The analyses in this paper rely on fitting and comparing many models. Though one could write yet another Matlab function that loops over calls to scripts-gam/scriptFitSRLVMs.m
, each model fit can take quite some time (especially as the number of latent variables increases). Fitting all of the models serially can take days, and I've found it much more efficient to instead fit multiple models simultaneously, each in its own Matlab instance. The ability to do this of course depends on how beefy your CPU is, but with 4 or 6 cores you can easily fit 4 or 5 models simultaneously. Note that this requires using the screen
command in Linux; I'm not sure if there is an equivalent in windows.
To check if screen
is installed on Linux/Mac, type
$ screen --version
into the command line. If it is not, then download using
$ sudo apt install screen
Next, you'll have to put a startup.m
script into your Matlab home directory. This script will be called each time Matlab is started, and we can use this to point Matlab to the necessary directories programmatically. There is an example script utils/startup.m
; move this into your Matlab home directory as /home/user/Documents/MATLAB/startup.m
and change the paths as necessary.
Now you can use the function scripts-gam/run_srlvms.sh
. This script will loop through multiple datasets and models. For each dataset/model, the script will launch an instance of Matlab in a detached screen
session, call startup.m
to find the GAM toolbox and the analysis scripts, then fit the model and exit when finished. The variable max_screens
defines how many models will be fit in parallel. Once a model is finished fitting another will be launched until all models have been fit. An easy way to see which screens are currently on is to use the screen -ls
command. To launch the script from the project home directory, run
$ bash scripts-gam/run_srlvms.sh
The GAM models that we'll fit next use a stimulus model. We'll fit the stimulus models first, which can be used to initialize the GAMs, or, alternately, can be used as the fixed stimulus response that is not learned along with the parameters associated with the latent variables. The procedure is the same as fitting the (S)RLVMs, but using the scripts-stim-models/fitStimModels.m
function. Analogously, a bash script scripts-stim-models/run_stimulus.sh
is provided to speed up fitting using screens:
$ bash scripts-stim-models/run_stimulus.sh
Next we'll fit models that have previously been introduced in the literature. The relevant high-level functions are scripts-gam/scriptFitPreviousModels.m
and scripts-gam/run_previous_models.sh
:
$ bash scripts-gam/run_previous_models.sh
With an Intel(R) Core(TM) i7-7800X CPU @ 3.50GHz (6 double-threaded cores) the run time for this script was ~2 hours using 5 screens.

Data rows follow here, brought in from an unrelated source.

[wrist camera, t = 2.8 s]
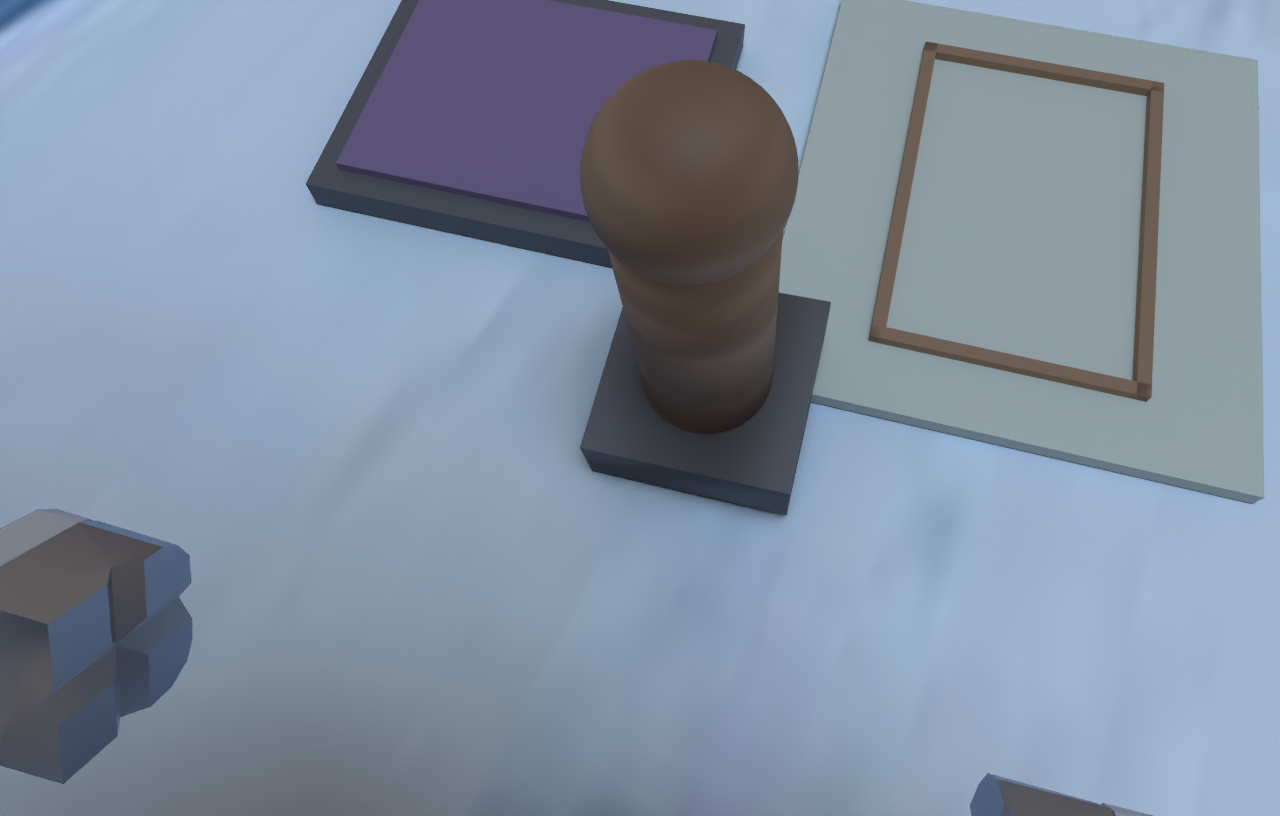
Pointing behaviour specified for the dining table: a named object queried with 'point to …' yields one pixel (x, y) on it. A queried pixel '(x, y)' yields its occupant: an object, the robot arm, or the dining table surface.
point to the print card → (1038, 241)
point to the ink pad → (498, 113)
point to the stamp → (699, 287)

Next we'll fit the GAM models (e.g. Fig. 5B in the paper). The relevant high-level functions are scripts-gam/scriptFitGAMs.m
and scripts-gam/run_gams.sh
:
$ bash scripts-gam/run_gams.sh
Note that these models will take a significant amount of time to fit to all 6 experimental sessions; with an Intel(R) Core(TM) i7-7800X CPU @ 3.50GHz (6 double-threaded cores) the fit time for all combinations of 0-4 additive and 0-4 multiplicative latent variables (with 5-fold cross-validation) was ~16 hours using 5 screens.
Functions for creating the various panels in the paper figures are provided in the plotting
directory; please see the README in that directory for more detailed information.